- _WORK ITEM_: Once the pictures have been excluded, set down each remaining entry word for word.

Collected data entries:
BEGIN

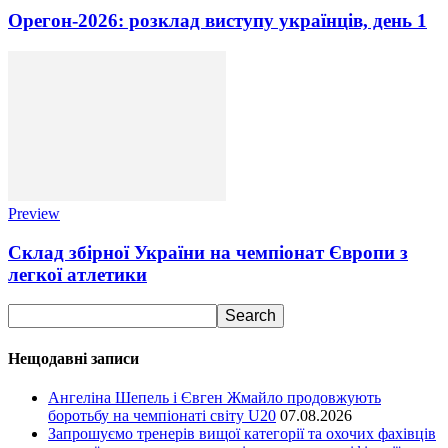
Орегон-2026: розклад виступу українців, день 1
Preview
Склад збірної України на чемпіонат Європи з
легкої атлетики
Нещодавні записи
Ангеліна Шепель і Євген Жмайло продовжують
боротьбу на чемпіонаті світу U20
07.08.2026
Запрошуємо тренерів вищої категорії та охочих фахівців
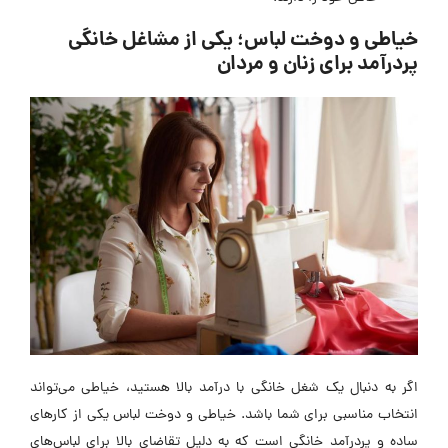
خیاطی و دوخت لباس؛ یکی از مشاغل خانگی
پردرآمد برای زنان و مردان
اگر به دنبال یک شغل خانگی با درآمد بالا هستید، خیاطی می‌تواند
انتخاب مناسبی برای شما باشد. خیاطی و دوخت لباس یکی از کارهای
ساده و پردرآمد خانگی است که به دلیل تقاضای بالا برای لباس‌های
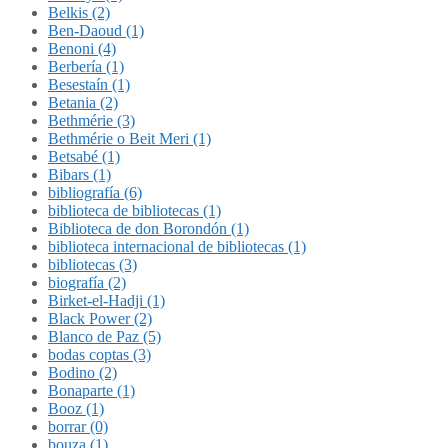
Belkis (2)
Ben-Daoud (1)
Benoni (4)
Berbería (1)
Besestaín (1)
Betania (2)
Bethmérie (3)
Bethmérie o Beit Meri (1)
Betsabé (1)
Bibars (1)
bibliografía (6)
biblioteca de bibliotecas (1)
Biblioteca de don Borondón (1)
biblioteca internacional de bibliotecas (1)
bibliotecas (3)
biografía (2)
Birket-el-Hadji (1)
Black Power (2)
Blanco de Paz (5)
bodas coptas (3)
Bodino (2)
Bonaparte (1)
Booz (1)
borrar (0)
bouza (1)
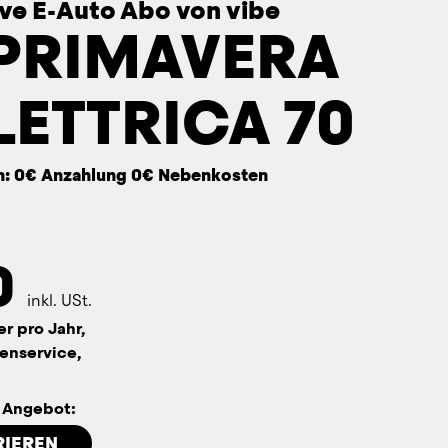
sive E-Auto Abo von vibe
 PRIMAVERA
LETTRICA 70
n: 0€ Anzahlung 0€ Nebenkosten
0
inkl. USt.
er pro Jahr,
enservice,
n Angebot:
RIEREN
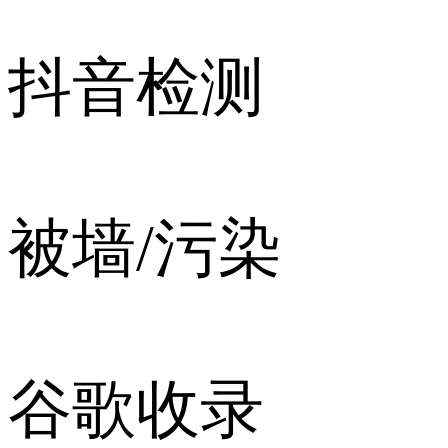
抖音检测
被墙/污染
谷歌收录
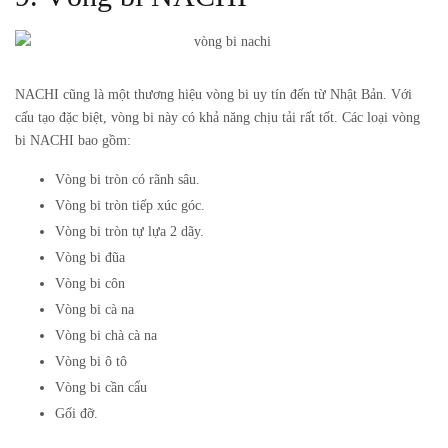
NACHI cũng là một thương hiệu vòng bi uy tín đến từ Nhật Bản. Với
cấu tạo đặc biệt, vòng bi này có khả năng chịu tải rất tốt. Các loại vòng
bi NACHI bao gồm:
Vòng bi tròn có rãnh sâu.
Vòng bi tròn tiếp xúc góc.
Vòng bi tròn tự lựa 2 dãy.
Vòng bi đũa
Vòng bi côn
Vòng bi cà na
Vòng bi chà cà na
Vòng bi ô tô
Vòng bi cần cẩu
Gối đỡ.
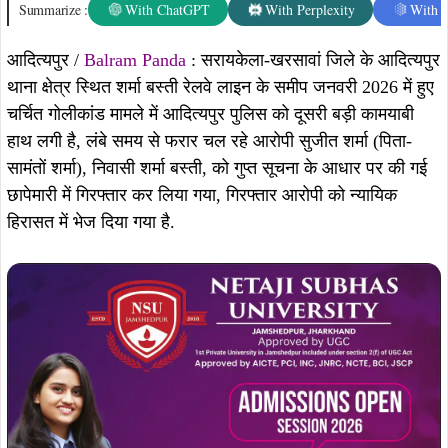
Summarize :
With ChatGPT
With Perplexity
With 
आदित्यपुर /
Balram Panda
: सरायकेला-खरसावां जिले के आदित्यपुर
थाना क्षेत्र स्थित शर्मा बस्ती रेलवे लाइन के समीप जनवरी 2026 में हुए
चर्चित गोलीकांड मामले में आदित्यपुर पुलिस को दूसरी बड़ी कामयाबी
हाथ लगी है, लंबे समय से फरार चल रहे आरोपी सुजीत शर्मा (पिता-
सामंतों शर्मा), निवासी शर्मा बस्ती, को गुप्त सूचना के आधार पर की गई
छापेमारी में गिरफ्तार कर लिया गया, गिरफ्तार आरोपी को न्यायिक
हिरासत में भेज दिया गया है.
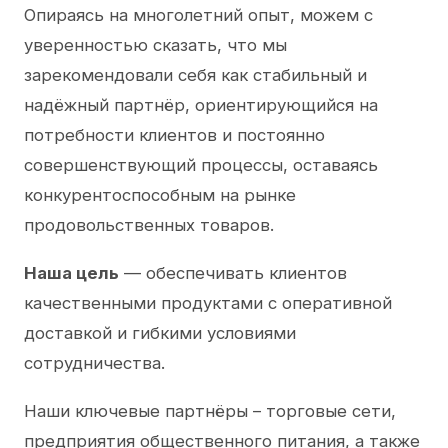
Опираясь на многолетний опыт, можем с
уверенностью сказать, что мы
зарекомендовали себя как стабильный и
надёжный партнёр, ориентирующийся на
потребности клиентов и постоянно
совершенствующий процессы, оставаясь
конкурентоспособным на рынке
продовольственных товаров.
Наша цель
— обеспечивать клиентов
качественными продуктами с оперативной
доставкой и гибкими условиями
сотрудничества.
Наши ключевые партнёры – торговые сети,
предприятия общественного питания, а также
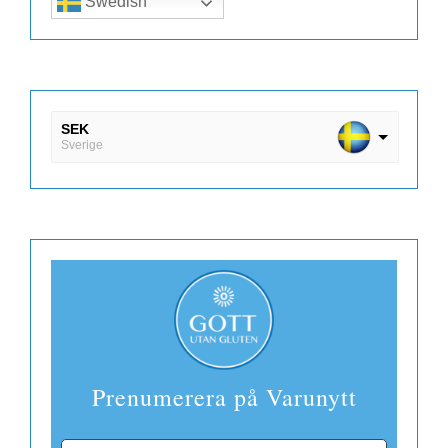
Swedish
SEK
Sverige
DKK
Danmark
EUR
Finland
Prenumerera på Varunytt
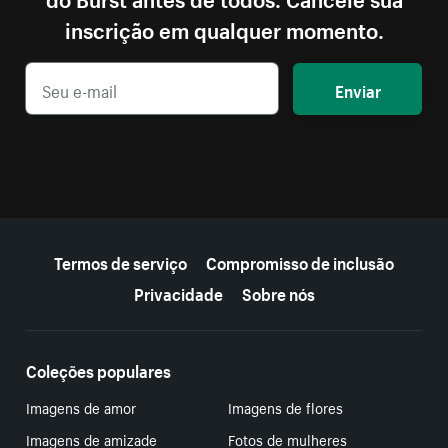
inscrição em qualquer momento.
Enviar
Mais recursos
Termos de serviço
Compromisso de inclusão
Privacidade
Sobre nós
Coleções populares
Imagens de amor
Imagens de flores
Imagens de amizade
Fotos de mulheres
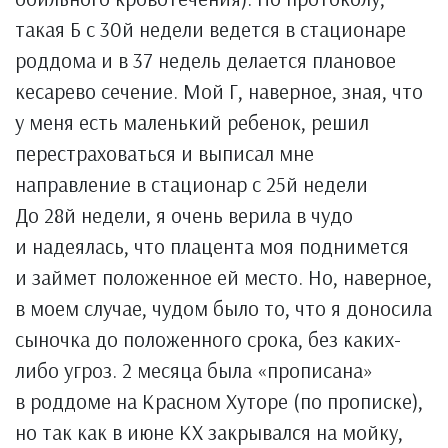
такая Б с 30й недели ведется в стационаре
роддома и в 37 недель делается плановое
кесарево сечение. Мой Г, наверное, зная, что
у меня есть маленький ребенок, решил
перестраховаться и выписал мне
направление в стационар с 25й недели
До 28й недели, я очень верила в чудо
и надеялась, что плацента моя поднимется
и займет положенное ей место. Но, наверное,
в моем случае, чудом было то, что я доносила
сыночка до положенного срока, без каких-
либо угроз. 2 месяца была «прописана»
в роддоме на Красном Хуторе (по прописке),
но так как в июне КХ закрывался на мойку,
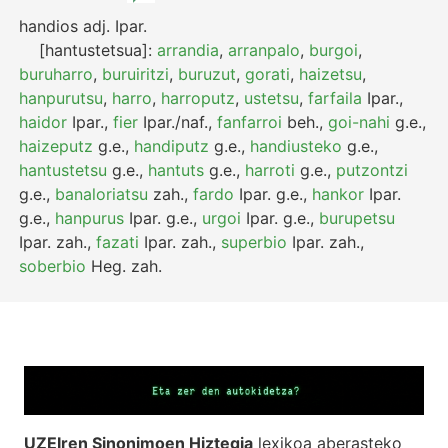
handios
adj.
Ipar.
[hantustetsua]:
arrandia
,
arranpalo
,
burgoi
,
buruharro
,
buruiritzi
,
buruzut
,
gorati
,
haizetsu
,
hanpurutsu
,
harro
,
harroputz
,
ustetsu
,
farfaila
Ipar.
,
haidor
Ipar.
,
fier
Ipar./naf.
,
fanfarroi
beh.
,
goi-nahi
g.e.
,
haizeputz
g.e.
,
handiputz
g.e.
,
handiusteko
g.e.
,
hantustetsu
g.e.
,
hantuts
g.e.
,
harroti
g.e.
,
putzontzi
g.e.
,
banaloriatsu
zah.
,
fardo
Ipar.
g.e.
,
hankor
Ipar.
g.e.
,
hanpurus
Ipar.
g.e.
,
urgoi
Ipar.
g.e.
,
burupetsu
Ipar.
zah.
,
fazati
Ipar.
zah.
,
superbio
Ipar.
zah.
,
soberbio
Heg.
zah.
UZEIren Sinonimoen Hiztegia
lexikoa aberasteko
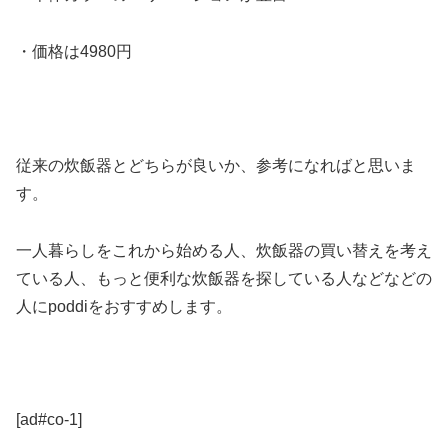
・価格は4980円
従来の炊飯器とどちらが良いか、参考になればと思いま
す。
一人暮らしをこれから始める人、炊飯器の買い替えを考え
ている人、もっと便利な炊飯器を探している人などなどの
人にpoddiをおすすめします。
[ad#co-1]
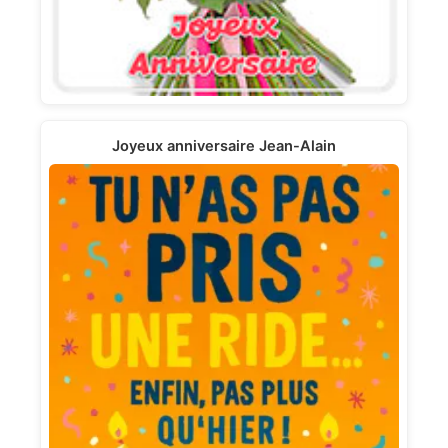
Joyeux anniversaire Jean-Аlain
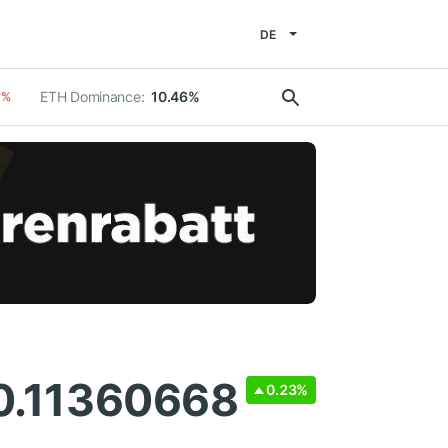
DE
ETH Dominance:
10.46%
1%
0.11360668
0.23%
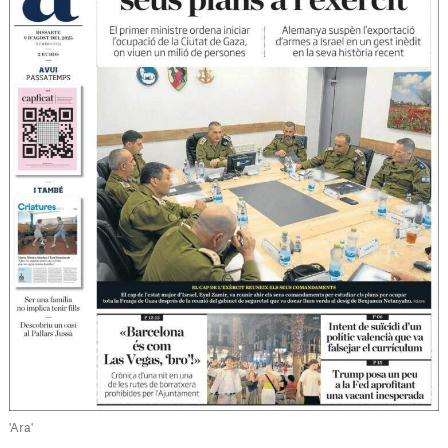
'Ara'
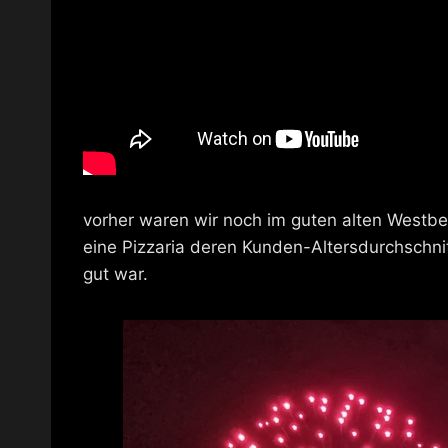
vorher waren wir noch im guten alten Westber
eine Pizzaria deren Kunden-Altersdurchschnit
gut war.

END

- _TASK ANSWER_:
Орегон-2026: розклад виступу українців, день 1
Preview
Склад збірної України на чемпіонат Європи з
легкої атлетики
Нещодавні записи
Ангеліна Шепель і Євген Жмайло продовжують
боротьбу на чемпіонаті світу U20
07.08.2026
Запрошуємо тренерів вищої категорії та охочих фахівців
خیاطی و دوخت لباس؛ یکی از مشاغل خانگی
پردرآمد برای زنان و مردان
اگر به دنبال یک شغل خانگی با درآمد بالا هستید، خیاطی می‌تواند
انتخاب مناسبی برای شما باشد. خیاطی و دوخت لباس یکی از کارهای
ساده و پردرآمد خانگی است که به دلیل تقاضای بالا برای لباس‌های
Belkis (2)
Ben-Daoud (1)
Benoni (4)
Berbería (1)
Besestaín (1)
Betania (2)
Bethmérie (3)
Bethmérie o Beit Meri (1)
Betsabé (1)
Bibars (1)
bibliografía (6)
biblioteca de bibliotecas (1)
Biblioteca de don Borondón (1)
biblioteca internacional de bibliotecas (1)
bibliotecas (3)
biografía (2)
Birket-el-Hadji (1)
Black Power (2)
Blanco de Paz (5)
bodas coptas (3)
Bodino (2)
Bonaparte (1)
Booz (1)
borrar (0)
bouza (1)
sive E-Auto Abo von vibe
 PRIMAVERA
LETTRICA 70
n: 0€ Anzahlung 0€ Nebenkosten
0
inkl. USt.
er pro Jahr,
enservice,
n Angebot:
RIEREN
抖音检测
被墙/污染
谷歌收录
NACHI cũng là một thương hiệu vòng bi uy tín đến từ Nhật Bản. Với
cấu tạo đặc biệt, vòng bi này có khả năng chịu tải rất tốt. Các loại vòng
bi NACHI bao gồm:
Vòng bi tròn có rãnh sâu.
Vòng bi tròn tiếp xúc góc.
Vòng bi tròn tự lựa 2 dãy.
Vòng bi đũa
Vòng bi côn
Vòng bi cà na
Vòng bi chà cà na
Vòng bi ô tô
Vòng bi cần cẩu
Gối đỡ.
Summarize :
With ChatGPT
With Perplexity
With 
आदित्यपुर /
Balram Panda
: सरायकेला-खरसावां जिले के आदित्यपुर
थाना क्षेत्र स्थित शर्मा बस्ती रेलवे लाइन के समीप जनवरी 2026 में हुए
चर्चित गोलीकांड मामले में आदित्यपुर पुलिस को दूसरी बड़ी कामयाबी
हाथ लगी है, लंबे समय से फरार चल रहे आरोपी सुजीत शर्मा (पिता-
सामंतों शर्मा), निवासी शर्मा बस्ती, को गुप्त सूचना के आधार पर की गई
छापेमारी में गिरफ्तार कर लिया गया, गिरफ्तार आरोपी को न्यायिक
हिरासत में भेज दिया गया है.
Опираясь на многолетний опыт, можем с
уверенностью сказать, что мы
зарекомендовали себя как стабильный и
надёжный партнёр, ориентирующийся на
потребности клиентов и постоянно
совершенствующий процессы, оставаясь
конкурентоспособным на рынке
продовольственных товаров.
Наша цель
— обеспечивать клиентов
качественными продуктами с оперативной
доставкой и гибкими условиями
сотрудничества.
Наши ключевые партнёры – торговые сети,
предприятия общественного питания, а также
Swedish
SEK
Sverige
DKK
Danmark
EUR
Finland
Prenumerera på Varunytt
inscrição em qualquer momento.
Enviar
Mais recursos
Termos de serviço
Compromisso de inclusão
Privacidade
Sobre nós
Coleções populares
Imagens de amor
Imagens de flores
Imagens de amizade
Fotos de mulheres
такая Б с 30й недели ведется в стационаре
роддома и в 37 недель делается плановое
кесарево сечение. Мой Г, наверное, зная, что
у меня есть маленький ребенок, решил
перестраховаться и выписал мне
направление в стационар с 25й недели
До 28й недели, я очень верила в чудо
и надеялась, что плацента моя поднимется
и займет положенное ей место. Но, наверное,
в моем случае, чудом было то, что я доносила
сыночка до положенного срока, без каких-
либо угроз. 2 месяца была «прописана»
в роддоме на Красном Хуторе (по прописке),
но так как в июне КХ закрывался на мойку,
handios
adj.
Ipar.
[hantustetsua]:
arrandia
,
arranpalo
,
burgoi
,
buruharro
,
buruiritzi
,
buruzut
,
gorati
,
haizetsu
,
hanpurutsu
,
harro
,
harroputz
,
ustetsu
,
farfaila
Ipar.
,
haidor
Ipar.
,
fier
Ipar./naf.
,
fanfarroi
beh.
,
goi-nahi
g.e.
,
haizeputz
g.e.
,
handiputz
g.e.
,
handiusteko
g.e.
,
hantustetsu
g.e.
,
hantuts
g.e.
,
harroti
g.e.
,
putzontzi
g.e.
,
banaloriatsu
zah.
,
fardo
Ipar.
g.e.
,
hankor
Ipar.
g.e.
,
hanpurus
Ipar.
g.e.
,
urgoi
Ipar.
g.e.
,
burupetsu
Ipar.
zah.
,
fazati
Ipar.
zah.
,
superbio
Ipar.
zah.
,
soberbio
Heg.
zah.
UZEIren Sinonimoen Hiztegia
lexikoa aberasteko
・価格は4980円
従来の炊飯器とどちらが良いか、参考になればと思いま
す。
一人暮らしをこれから始める人、炊飯器の買い替えを考え
ている人、もっと便利な炊飯器を探している人などなどの
人にpoddiをおすすめします。
[ad#co-1]
Joyeux anniversaire Jean-Аlain
DE
ETH Dominance:
10.46%
1%
0.11360668
0.23%
'Ara'
vorher waren wir noch im guten alten Westber
eine Pizzaria deren Kunden-Altersdurchschnit
gut war.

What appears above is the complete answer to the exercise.